▸ Yapılacak Görevler:
a) Okuma parçasındaki "Diğer kariyer gecesi" ile "takım işi vardı." arasındaki bölümü, iki uç da dahil olmak üzere, "Tutucularımıza" yerine "Alıcılarımıza" koyarak düzenleyin.
b) Okuma parçasını üç cümleyle özetleyin.

Playbook ile başlayan koşu oyunu doğaçlamalara açıktır. Koşucu o-line/d-line arasındaki boşluklardan ve çatlaklardan yararlanarak oldukça uzağa gitmek ister. Spor medyamızda Türk futbolu için hep söylenir:” Bizde kaleye dikine giden topçu pek yok.” İşte, maçta da Lynch’in formundan uzak olması, ön hattın ona yardımcı olmaması, fazlaca Dallas koşu savunması altın bileziğimiz olan koşu hücumunu sekteye uğrattı. Subaru Impreza WRX STI sürati ve çevikliğindeki koşu oyunumuz Subaru’nun piston eritmesi gibi Dallas formalıların arasında eridi gitti. Dilime pelesenk olan Lynch’in her haftaya en az bir touchdown serisi sonlandı.
NFLTR.com’daki köşemden genel menajerimiz John Schneider’a sesleniyorum. Baksın Marshawn Lynch kalibresinde Jamaal Charles’ın yedeği Knile Davis’e 5.1 yard averajla üç touchdown yapmış, baksın LeSean McCoy’un yedeği Darren Sproles’a 12.4 averajla üç touchdown yapmış. Bizim takıma baksın Marshawn Lynch’in yedeği yok. We need a talented backup running back… Artık sesimizi duy Schneider… Koşu hücumumuza ikinci bir opsiyon, yetenekli bir vizyon gerekli. Konuyu Percy Harvin ve üstteki başlığa odaklayayım. Kariyer gecesini yaşayan Harvin topu üç kez taşıdı ve -1 yard geriletti toplamda bizi. Dört kez top atılan Harvin üçünü yakaladı, bu istatistiği daha iyi. Toplam pas yardı ise sıfır. Gel gör ki sıfır toplamada etkisiz eleman olunca Harvin’in koşu+pas yardı katkısı= -1 oluyor. Sayısal olarak en kötü maçını çıkardı bir ara mutlak sıfıra kadar yolu var diye de korkmadım değil.
Diğer kariyer gecesi Russell Wilson’a ait. Baştan söyleyeyim Wilson kötü oynamadı. Sayıları eğip büktüğümüzde Russell Wilson’ın bazı istatistiklerde kariyerinin en kötü değerlerini yakaladı. Üç numaramızın istatistiklerine değinmeden Dallas savunmasını övmek gerekiyor. Lig başlamadan çoğunluk ne düşünüyordu: Bu takım her maç 40 sayı civarında yerse garip karşılanmaz. Adamlar ne iş yaptı kardeşim!.. Sezon içinde inişli çıkışlı grafik çizen secondary muhteşem oynadı. Cornerback’leri Orlando Scandrick savunmada takımın yıldızıydı. Tutucularımıza nefes aldırmadılar. Red option’ları okumayı bildiler ve geçen hafta devleşen Wilson’ın bir touchdown koşusunu saymazsak gereken neyse onu yaptılar. Yazının ilk bölümünde yazmıştım, koşu savunmasında neler yapılmalı, işte onu harfiyen yaptılar. Ön hattından secondary’e kadar tam bir takım işi vardı.

Sayfaların yazıya dökülmüş içeriği
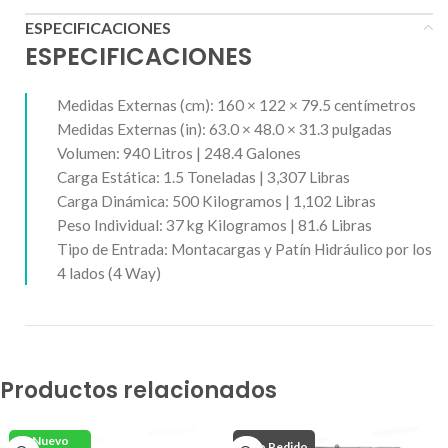
ESPECIFICACIONES
ESPECIFICACIONES
Medidas Externas (cm): 160 × 122 × 79.5 centímetros
Medidas Externas (in): 63.0 × 48.0 × 31.3 pulgadas
Volumen: 940 Litros | 248.4 Galones
Carga Estática: 1.5 Toneladas | 3,307 Libras
Carga Dinámica: 500 Kilogramos | 1,102 Libras
Peso Individual: 37 kg Kilogramos | 81.6 Libras
Tipo de Entrada: Montacargas y Patín Hidráulico por los
4 lados (4 Way)
Productos relacionados
Nuevo
Bajo Pedido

▸ Görevlerin Yanıtları:
a)
Diğer kariyer gecesi Russell Wilson’a ait. Baştan söyleyeyim Wilson kötü oynamadı. Sayıları eğip büktüğümüzde Russell Wilson’ın bazı istatistiklerde kariyerinin en kötü değerlerini yakaladı. Üç numaramızın istatistiklerine değinmeden Dallas savunmasını övmek gerekiyor. Lig başlamadan çoğunluk ne düşünüyordu: Bu takım her maç 40 sayı civarında yerse garip karşılanmaz. Adamlar ne iş yaptı kardeşim!.. Sezon içinde inişli çıkışlı grafik çizen secondary muhteşem oynadı. Cornerback’leri Orlando Scandrick savunmada takımın yıldızıydı. Alıcılarımıza nefes aldırmadılar. Red option’ları okumayı bildiler ve geçen hafta devleşen Wilson’ın bir touchdown koşusunu saymazsak gereken neyse onu yaptılar. Yazının ilk bölümünde yazmıştım, koşu savunmasında neler yapılmalı, işte onu harfiyen yaptılar. Ön hattından secondary’e kadar tam bir takım işi vardı.

b) Maçta Lynch'in formundan uzak olması, ön hattın ona yardımcı olmaması ve Dallas'ın koşu savunması koşu hücumunu sekteye uğrattı. Lynch'in yedeği olmadığını vurgulayan yazar, genel menajer John Schneider'dan yetenekli bir yedek koşucu isterken Harvin'in koşu ve pas yardı katkısının toplamda -1 olduğunu belirtiyor. Wilson kötü oynamasa da bazı istatistiklerde kariyerinin en kötü değerlerini yakaladı; Dallas savunması ise ön hattından secondary'sine kadar tam bir takım işi çıkardı.